First Seminars (PSYC 237-259)
focus on the attentive analysis of psychological texts, the articulation of opinions concerning psychological issues, and the use of library and reference skills in psychological writing. (Permission to take a capstone seminar as a first seminar will not ordinarily be given and must, in any case, be obtained in writing in advance from the faculty member involved.)
Laboratories (PSYC 200-214)
focus on doing psychological research including planning, data collection, analysis, interpretation and presentation. The laboratory requirement may be fulfilled by taking a research course.
Research courses (PSYC 215-235)
are opportunities to participate in faculty and/or graduate student research projects, in all stages of the research process from conceptualization to presentation. The work normally terminates in an Academic Spree Day presentation and/or co-authorship of a scholarly paper or conference presentation. Students desiring to join a research course should make arrangements with a faculty sponsor well in advance. In approaching faculty members to make these arrangements, students should bear in mind that research courses are taken on as an addition to a faculty member’s normal teaching load and space is limited. In rare instances, this requirement may be met by research experience done for credit in another department. In such cases, PSYC 101 , PSYC 105 , PSYC 108 , and PSYC 109 must have been completed, and the proposed project approved before course registration and after course completion.

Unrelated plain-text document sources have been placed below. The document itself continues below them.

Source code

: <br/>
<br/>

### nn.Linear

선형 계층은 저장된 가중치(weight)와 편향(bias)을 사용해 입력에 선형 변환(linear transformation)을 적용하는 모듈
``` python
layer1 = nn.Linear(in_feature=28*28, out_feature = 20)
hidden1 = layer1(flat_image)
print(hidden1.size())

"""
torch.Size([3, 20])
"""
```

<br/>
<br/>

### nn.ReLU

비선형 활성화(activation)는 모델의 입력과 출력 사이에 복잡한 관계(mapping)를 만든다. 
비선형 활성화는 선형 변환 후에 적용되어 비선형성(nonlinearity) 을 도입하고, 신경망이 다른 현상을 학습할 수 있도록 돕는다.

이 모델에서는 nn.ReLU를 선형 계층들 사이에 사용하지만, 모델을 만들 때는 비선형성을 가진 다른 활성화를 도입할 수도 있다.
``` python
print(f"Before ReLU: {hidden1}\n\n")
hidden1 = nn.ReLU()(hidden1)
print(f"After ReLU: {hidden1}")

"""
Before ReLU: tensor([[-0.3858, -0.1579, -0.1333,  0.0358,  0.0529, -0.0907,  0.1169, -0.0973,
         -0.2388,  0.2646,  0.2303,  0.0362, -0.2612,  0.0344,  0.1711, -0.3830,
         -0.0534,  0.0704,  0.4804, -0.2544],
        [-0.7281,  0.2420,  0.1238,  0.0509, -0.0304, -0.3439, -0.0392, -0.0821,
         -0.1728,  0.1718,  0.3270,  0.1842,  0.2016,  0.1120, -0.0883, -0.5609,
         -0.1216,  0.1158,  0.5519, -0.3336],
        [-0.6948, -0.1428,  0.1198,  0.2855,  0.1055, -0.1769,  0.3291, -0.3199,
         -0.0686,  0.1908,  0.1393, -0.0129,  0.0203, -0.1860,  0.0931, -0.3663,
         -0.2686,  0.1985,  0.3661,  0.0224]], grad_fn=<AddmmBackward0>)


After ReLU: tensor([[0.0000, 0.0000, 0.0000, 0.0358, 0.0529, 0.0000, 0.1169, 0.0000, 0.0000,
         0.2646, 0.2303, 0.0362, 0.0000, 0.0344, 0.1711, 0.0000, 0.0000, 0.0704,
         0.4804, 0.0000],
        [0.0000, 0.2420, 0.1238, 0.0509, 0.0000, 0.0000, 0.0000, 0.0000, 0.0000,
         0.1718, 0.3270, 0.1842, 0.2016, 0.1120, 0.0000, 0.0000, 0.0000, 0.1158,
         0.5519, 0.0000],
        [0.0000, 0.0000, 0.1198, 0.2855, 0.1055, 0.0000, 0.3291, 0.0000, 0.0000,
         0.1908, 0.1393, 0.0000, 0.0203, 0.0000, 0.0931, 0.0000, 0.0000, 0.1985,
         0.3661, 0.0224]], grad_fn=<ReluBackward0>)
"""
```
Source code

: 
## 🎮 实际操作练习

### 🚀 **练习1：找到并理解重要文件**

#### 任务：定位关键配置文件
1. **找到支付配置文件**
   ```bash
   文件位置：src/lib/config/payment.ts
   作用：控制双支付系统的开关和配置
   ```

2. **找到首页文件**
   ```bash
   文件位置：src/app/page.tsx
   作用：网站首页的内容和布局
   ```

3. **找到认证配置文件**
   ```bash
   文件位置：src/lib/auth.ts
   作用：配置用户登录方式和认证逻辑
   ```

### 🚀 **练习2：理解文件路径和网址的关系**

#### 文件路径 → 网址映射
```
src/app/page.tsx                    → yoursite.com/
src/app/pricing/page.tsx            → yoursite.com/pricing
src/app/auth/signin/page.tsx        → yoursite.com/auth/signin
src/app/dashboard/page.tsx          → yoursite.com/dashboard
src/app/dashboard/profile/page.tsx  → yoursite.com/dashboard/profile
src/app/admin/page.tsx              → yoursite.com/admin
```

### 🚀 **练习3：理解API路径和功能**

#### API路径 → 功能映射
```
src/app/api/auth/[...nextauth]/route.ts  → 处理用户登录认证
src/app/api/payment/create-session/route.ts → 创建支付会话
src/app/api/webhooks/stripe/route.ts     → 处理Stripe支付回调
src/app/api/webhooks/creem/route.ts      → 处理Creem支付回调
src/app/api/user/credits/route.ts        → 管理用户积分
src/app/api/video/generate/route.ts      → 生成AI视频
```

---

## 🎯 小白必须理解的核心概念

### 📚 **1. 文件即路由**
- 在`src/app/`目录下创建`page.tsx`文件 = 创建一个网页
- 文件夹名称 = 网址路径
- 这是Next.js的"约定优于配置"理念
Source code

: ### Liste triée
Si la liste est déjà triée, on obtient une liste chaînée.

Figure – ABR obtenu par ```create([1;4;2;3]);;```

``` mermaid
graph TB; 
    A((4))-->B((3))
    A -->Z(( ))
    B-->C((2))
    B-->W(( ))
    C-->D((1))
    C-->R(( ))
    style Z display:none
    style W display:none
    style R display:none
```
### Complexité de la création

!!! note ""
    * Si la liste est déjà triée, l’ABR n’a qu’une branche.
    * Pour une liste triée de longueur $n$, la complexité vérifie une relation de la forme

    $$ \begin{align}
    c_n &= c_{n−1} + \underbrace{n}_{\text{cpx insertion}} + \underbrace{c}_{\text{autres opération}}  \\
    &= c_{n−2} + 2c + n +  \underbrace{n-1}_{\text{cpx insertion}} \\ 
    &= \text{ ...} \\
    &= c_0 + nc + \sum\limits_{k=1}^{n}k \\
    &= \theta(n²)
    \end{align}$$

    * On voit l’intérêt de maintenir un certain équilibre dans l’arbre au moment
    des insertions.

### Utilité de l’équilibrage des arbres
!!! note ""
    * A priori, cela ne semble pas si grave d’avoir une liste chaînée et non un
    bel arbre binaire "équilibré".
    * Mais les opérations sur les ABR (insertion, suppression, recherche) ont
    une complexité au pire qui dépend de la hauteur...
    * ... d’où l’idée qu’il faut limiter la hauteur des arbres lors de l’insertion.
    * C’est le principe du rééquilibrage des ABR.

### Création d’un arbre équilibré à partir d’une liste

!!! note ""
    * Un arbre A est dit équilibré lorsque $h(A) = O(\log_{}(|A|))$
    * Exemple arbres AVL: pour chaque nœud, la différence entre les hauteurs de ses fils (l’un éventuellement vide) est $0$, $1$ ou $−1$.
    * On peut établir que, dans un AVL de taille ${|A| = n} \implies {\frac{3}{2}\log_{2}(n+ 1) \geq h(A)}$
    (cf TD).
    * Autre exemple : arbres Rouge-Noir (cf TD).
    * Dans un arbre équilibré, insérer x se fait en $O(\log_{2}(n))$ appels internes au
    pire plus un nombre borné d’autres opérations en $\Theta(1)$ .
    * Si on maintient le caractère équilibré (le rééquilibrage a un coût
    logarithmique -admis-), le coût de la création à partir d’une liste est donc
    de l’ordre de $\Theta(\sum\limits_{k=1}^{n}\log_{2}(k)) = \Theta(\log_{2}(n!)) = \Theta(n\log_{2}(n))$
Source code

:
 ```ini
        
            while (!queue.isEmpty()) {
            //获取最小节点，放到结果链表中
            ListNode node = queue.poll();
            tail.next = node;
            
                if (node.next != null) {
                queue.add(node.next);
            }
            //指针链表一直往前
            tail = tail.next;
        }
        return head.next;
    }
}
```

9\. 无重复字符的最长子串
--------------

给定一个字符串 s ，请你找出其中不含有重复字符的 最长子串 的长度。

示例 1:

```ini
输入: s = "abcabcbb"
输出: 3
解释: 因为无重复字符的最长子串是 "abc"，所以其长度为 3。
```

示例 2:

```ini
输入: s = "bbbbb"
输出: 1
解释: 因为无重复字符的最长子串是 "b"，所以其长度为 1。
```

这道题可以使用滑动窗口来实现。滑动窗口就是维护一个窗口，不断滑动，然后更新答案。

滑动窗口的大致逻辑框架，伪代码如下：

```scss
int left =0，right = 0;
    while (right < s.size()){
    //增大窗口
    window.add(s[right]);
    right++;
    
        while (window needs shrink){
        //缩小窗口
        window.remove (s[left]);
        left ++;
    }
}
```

Capstone Seminars (PSYC 260-297)
are open to undergraduates, and in many cases, to graduate students, and are taught at or near the graduate level.
Capstone Research (PSYC 292)
These courses are by faculty permission only. Capstone research students should expect to write a substantial research report describing the theory, methods, statistical method, results and conclusions of the project they conducted.
Internship (PSYC 298) and Directed Studies (PSYC 299)
may count as University credits, but not as major credits.